Toni Morrison's The Bluest Eye

Yet after suffering the embarrassment of Mr. Yacobowski's vacant, shame inducing stare the faint glimmer of happiness she experienced in seeing the dandelion was destroyed. When she left and passed the dandelions again she thought, "They are ugly. They are weeds" (Morrison, 50). She had transferred society's dislike of her to the dandelions and it was not until the end of the novel that Morrison fully explained these metaphors. Through an adult Claudia, Morrison says, "I even think now that the land of the entire country was hostile to marigolds that year. Certain seeds it will not nurture, certain fruits it will not bear and when the land kills of its own volition, we say that the victim had no right to live" (Morrison, 206). Even nature retained the right to dictate which seeds it would bear to fruition and those that it would reject. Pecola was one of these "certain seeds" that never had a chance to grow and succeed because she lived in an environment that rejected her, one that would not and maybe could not have nurtured her. .

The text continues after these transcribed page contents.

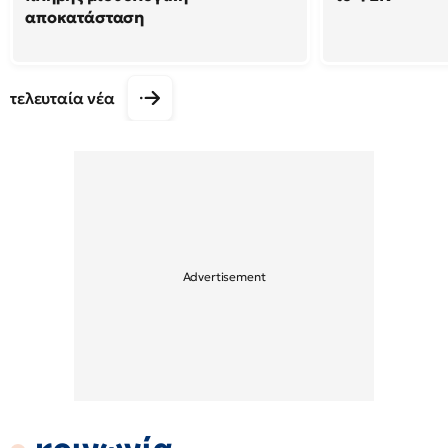
αποκατάσταση
τελευταία νέα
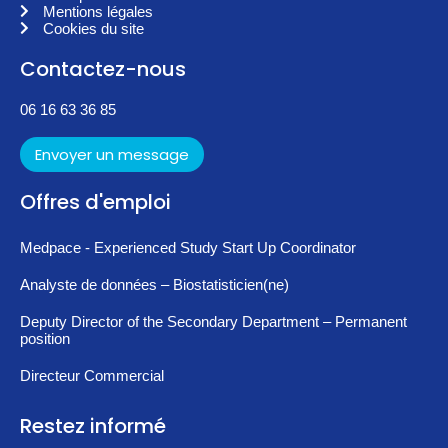
Mentions légales
Cookies du site
Contactez-nous
06 16 63 36 85
Envoyer un message
Offres d'emploi
Medpace - Experienced Study Start Up Coordinator
Analyste de données – Biostatisticien(ne)
Deputy Director of the Secondary Department – Permanent
position
Directeur Commercial
Restez informé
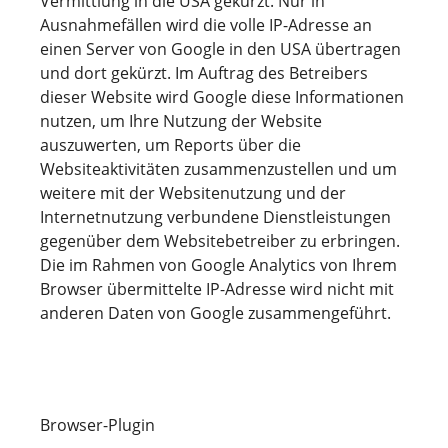
Vermittlung in die USA gekürzt. Nur in
Ausnahmefällen wird die volle IP-Adresse an
einen Server von Google in den USA übertragen
und dort gekürzt. Im Auftrag des Betreibers
dieser Website wird Google diese Informationen
nutzen, um Ihre Nutzung der Website
auszuwerten, um Reports über die
Websiteaktivitäten zusammenzustellen und um
weitere mit der Websitenutzung und der
Internetnutzung verbundene Dienstleistungen
gegenüber dem Websitebetreiber zu erbringen.
Die im Rahmen von Google Analytics von Ihrem
Browser übermittelte IP-Adresse wird nicht mit
anderen Daten von Google zusammengeführt.
Browser-Plugin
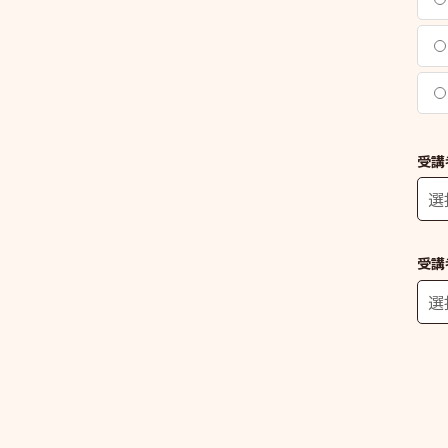
受講
受講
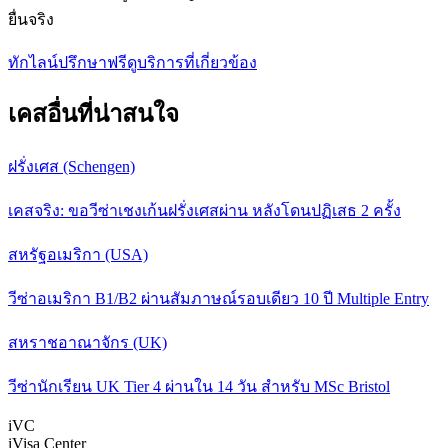
ยื่นจริง
ทักไลน์ปรึกษาฟรี
ดูบริการที่เกี่ยวข้อง
เคสอื่นที่น่าสนใจ
ฝรั่งเศส (Schengen)
เคสจริง: ขอวีซ่าเชงเก้นฝรั่งเศสผ่าน หลังโดนปฏิเสธ 2 ครั้ง
สหรัฐอเมริกา (USA)
วีซ่าอเมริกา B1/B2 ผ่านสัมภาษณ์รอบเดียว 10 ปี Multiple Entry
สหราชอาณาจักร (UK)
วีซ่านักเรียน UK Tier 4 ผ่านใน 14 วัน สำหรับ MSc Bristol
iVC
iVisa Center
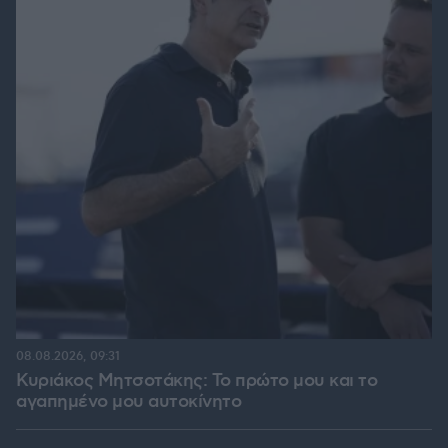
08.08.2026, 09:31
Κυριάκος Μητσοτάκης: Το πρώτο μου και το
αγαπημένο μου αυτοκίνητο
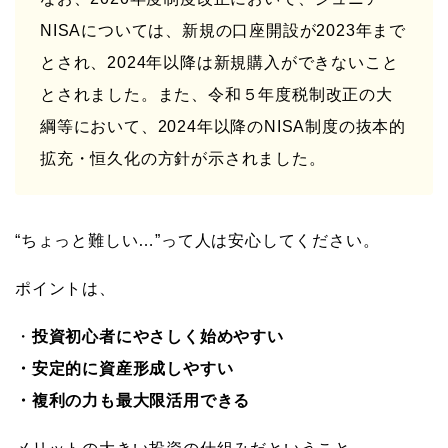
NISAについては、新規の口座開設が2023年まで
とされ、2024年以降は新規購入ができないこと
とされました。また、令和５年度税制改正の大
綱等において、2024年以降のNISA制度の抜本的
拡充・恒久化の方針が示されました。
“ちょっと難しい…”って人は安心してください。
ポイントは、
・
投資初心者にやさしく始めやすい
・安定的に資産形成しやすい
・複利の力も最大限活用できる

             Morrison did not stop at the forces of nature, but she also placed a responsibility for this social dilemma on an ambiguous god and/or the church. This omniscient being, the creator of all things, both noble and corrupt, and his messengers had in a sense sanctioned the unfavorable in order to validate the hatred and scorn of the "righteous." In her introduction to the Breedlove family, Morrison impugned the Breedlove's acceptance of ugliness to a higher power saying, "It was as though some mysterious all-knowing master had given each one a cloak of ugliness to wear" (Morrison, 39). This divine being not only created ugliness for them but it also ambiguously created an environment that rejected and scorned this ugliness. In her youth Pauline struggled with the same type of ambiguity and contradiction in trying to "hold her mind on the wages of sin," while "her body trembled for redemption, salvation and a mysterious rebirth that would simply happen, with no effort on her part" (Morrison, 113).